# New Baby on the Way



## Conner (Nov 11, 2004)

My roadster is on its way! 
I bought this 1968 Datsun 2000 on ebay. It was located in Seattle. Just today I got word that it is in transport on its way to me. 
The ebay ad is still up and has a bunch of pics, if anyone has interest.


----------



## nissannut (Jul 3, 2003)

Nice! good find...


----------



## Crazy-Mart (Jul 14, 2002)

your the luckiest bast... ever  ... those are really gorgieous looked after car in the datsun community. Please keep it stock  lol


----------



## Conner (Nov 11, 2004)

I plan to keep it as stock as possible in the restoration. Many of the original parts are no longer available, but there is a good stock of old new and used parts out in California as well as very faithful replica parts, from what I've seen on the web. The PO had the engine re-built, so I need to see what exactly that entailed. From the twenty or so pictures I've seen, the body is in tremendous shape. 
I'm thrilled. Everyone I've heard from says these cars are incredibly fun to drive. 

Here's the ebay listing with a ton of pictures: 
http://cgi.ebay.com/ebaymotors/ws/eBayISAPI.dll?ViewItem&item=4537739899


----------



## 510Mods (Feb 21, 2005)

Thats a very good find.
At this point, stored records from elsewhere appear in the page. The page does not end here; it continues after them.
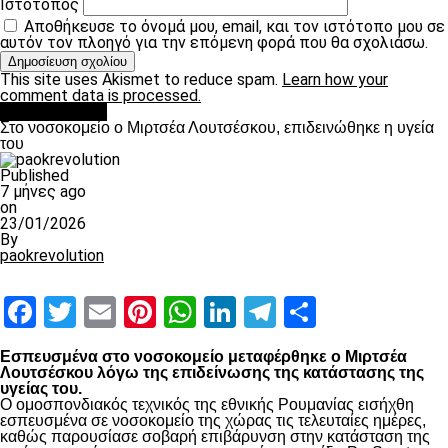
Ιστότοπος
Αποθήκευσε το όνομά μου, email, και τον ιστότοπο μου σε
αυτόν τον πλοηγό για την επόμενη φορά που θα σχολιάσω.
This site uses Akismet to reduce spam.
Learn how your
comment data is processed.
Επικαιρότητα
Στο νοσοκομείο ο Μιρτσέα Λουτσέσκου, επιδεινώθηκε η υγεία
του
Published
7 μήνες ago
on
23/01/2026
By
paokrevolution
Facebook
Twitter
Email
Pinterest
WhatsApp
LinkedIn
Telegram
Μοιραστ
Εσπευσμένα στο νοσοκομείο μεταφέρθηκε ο Μιρτσέα
Λουτσέσκου λόγω της επιδείνωσης της κατάστασης της
υγείας του.
Ο ομοσπονδιακός τεχνικός της εθνικής Ρουμανίας εισήχθη
εσπευσμένα σε νοσοκομείο της χώρας τις τελευταίες ημέρες,
καθώς παρουσίασε σοβαρή επιβάρυνση στην κατάσταση της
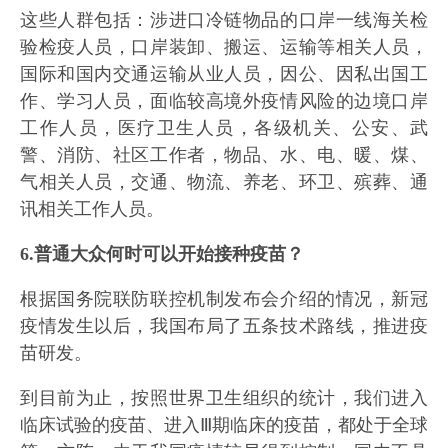
这些人群包括：涉进口冷链物品的口岸一线海关检
验检疫人员，口岸装卸、搬运、运输等相关人员，
国际和国内交通运输从业人员，因公、因私出国工
作、学习人员，面临较高境外疫情风险的边境口岸
工作人员，医疗卫生人员，各级机关、公安、武
警、消防、社区工作者，物品、水、电、暖、煤、
气相关人员，交通、物流、养老、环卫、殡葬、通
讯相关工作人员。
6.普通大众何时可以开始接种疫苗？
根据国务院联防联控机制发布会介绍的情况，新冠
疫情发生以后，我国布局了五条技术路线，推进疫
苗研发。
到目前为止，按照世界卫生组织的统计，我们进入
临床试验的疫苗、进入Ⅲ期临床的疫苗，都处于全球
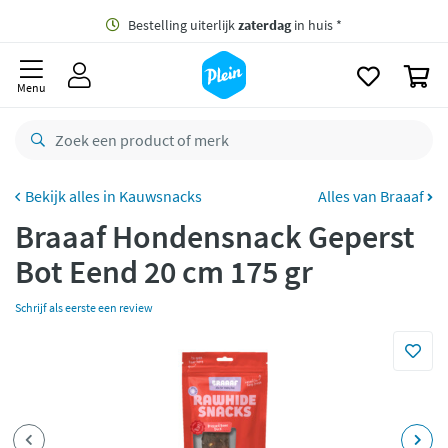
naar
oofdinhoud
Gratis
bezorging vanaf 35,- *
zoeken
0
Bestelling uiterlijk
zaterdag
in huis *
Menu
Gratis
retourneren
8,8/10
Goed
CO2 neutraal
bezorgd
Kauwsnacks
Alles van Braaaf
Braaaf Hondensnack Geperst
Betaal met Klarna
Bot Eend 20 cm 175 gr
Schrijf als eerste een review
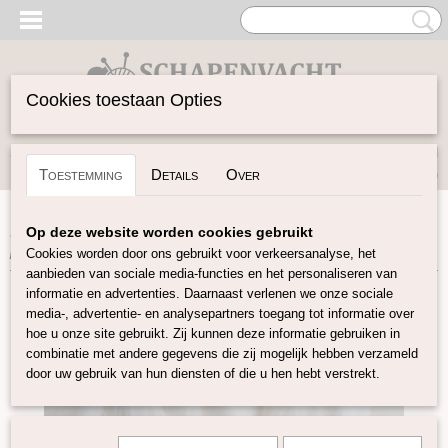
Cookies toestaan Opties
Inloggen
Registreren
UW WINKELWAGEN
Toestemming
Details
Over
Geen producten
(0)
Home
>
Spinwol
>
Plantaardige vezels
>
Overige
Op deze website worden cookies gebruikt
plantaardige vezels
>
Katoen lont naturel wit
Cookies worden door ons gebruikt voor verkeersanalyse, het
aanbieden van sociale media-functies en het personaliseren van
informatie en advertenties. Daarnaast verlenen we onze sociale
media-, advertentie- en analysepartners toegang tot informatie over
hoe u onze site gebruikt. Zij kunnen deze informatie gebruiken in
combinatie met andere gegevens die zij mogelijk hebben verzameld
door uw gebruik van hun diensten of die u hen hebt verstrekt.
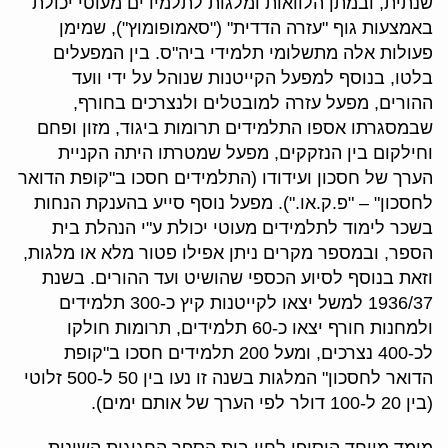
שנתית, ובמתן הלוואות ומלגות לתלמידים מעוטי יכולת
באמצעות גוף "עזרה הדדית" ("סאמופומוץ"), שמימן
פעולות אלה מתשלומי תלמידי ביה"ס. בין המפעלים
בלטו, בנוסף למפעל הקייטנות שנוהל על ידי וועד
ההורים, מפעל עזרה למובטלים ולנצרכים בחורף,
שבמסגרתו אספו התלמידים תרומות ביגוד, מזון ופחם
וחילקום בין הנזקקים, מפעל שמטרתו היתה הקניית
הערך של חסכון ועידודו (התלמידים חסכו ב"קופת הדואר
לחסכון" – "פ.ק.או."). מפעל נוסף סייע בהענקת הנחות
בשכר לימוד לתלמידים מעוטי יכולת ע"י הנהלת בית
הספר, ובמספר מקרים ניתן אפילו פטור מלא או מלגות,
וזאת בנוסף לסיוע הכספי שהושיט ועד ההורים. בשנת
1936/37 למשל יצאו לקייטנות קיץ כ-300 תלמידים
ולמחנות חורף יצאו כ-60 תלמידים, תרומות חולקו
לכ-400 נצרכים, ומעל 200 תלמידים חסכו ב"קופת
הדואר לחסכון" המלגות בשנה זו נעו בין 50 ל-500 זלוטי
(בין 20 ל-100 דולר לפי הערך של אותם ימים).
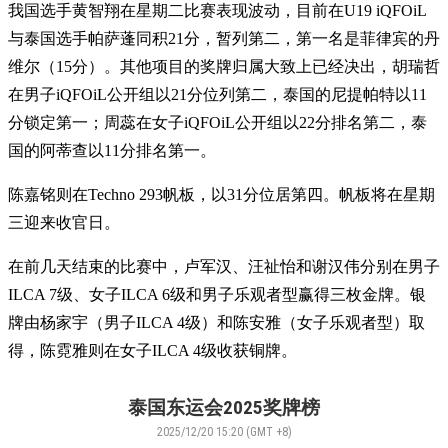
我国选手黄智翔在星期二比赛表现波动，目前在U19 iQFOiL
与泰国选手帕萨蓬同积21分，暂列第二，第一名是菲律宾的丹
维尔（15分）。其他项目的奖牌归属大致上已经决出，胡瑞哲
在男子iQFOiL公开组以21分位列第二，泰国的尼提帕特以11
分锁定第一；周蕊在女子iQFOiL公开组以22分排名第二，泰
国的阿蒂查以11分排名第一。
陈嘉铭则在Techno 293帆板，以31分位居第四。帆板将在星期
三迎来收官日。
在前几天结束的比赛中，卢军汉、汪祉怡和谢汉伟分别在男子
ILCA 7级、女子ILCA 6级和男子乐观者型赢得三枚金牌。银
牌由杨家宇（男子ILCA 4级）和陈安雅（女子乐观者型）取
得，陈霓雅则在女子ILCA 4级收获铜牌。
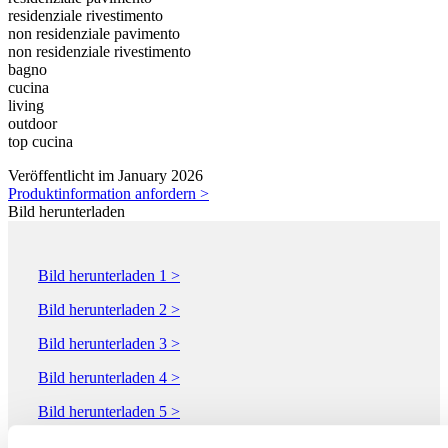
residenziale rivestimento
non residenziale pavimento
non residenziale rivestimento
bagno
cucina
living
outdoor
top cucina
Veröffentlicht im January 2026
Produktinformation anfordern >
Bild herunterladen
Bild herunterladen 1 >
Bild herunterladen 2 >
Bild herunterladen 3 >
Bild herunterladen 4 >
Bild herunterladen 5 >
I just bought a nice 70 PL521 truck from original owner. These old datsun are great


----------



## bahearn (Jul 15, 2002)

Those aren't stock wheels and the Roadster never came with a hardtop, but it looks nice from the photo.

It's certainly ugly but it sure made the MGB look like the ancient agricultural implement it was. I had an early '67 1600.


----------



## nske (Feb 19, 2005)

It's awesome!

Could you guide me to the URL on eBay so I can see more pictures of it?


----------



## Conner (Nov 11, 2004)

Ebay URL is a couple of posts above. 
I also noticed the wheels weren't stock--I'm thinking Panasport FS14s. 
I'm going to restore it and make it look good while keeping it as original as possible, but it will never be showroom stock original--and I'm okay with that.


----------



## bahearn (Jul 15, 2002)

Conner said:


> I'm going to restore it and make it look good while keeping it as original as possible, but it will never be showroom stock original--and I'm okay with that.


I understand. I could never buy another SE-R and keep it original. Same should I buy another Roadster. Have fun, the car handles pretty good.


----------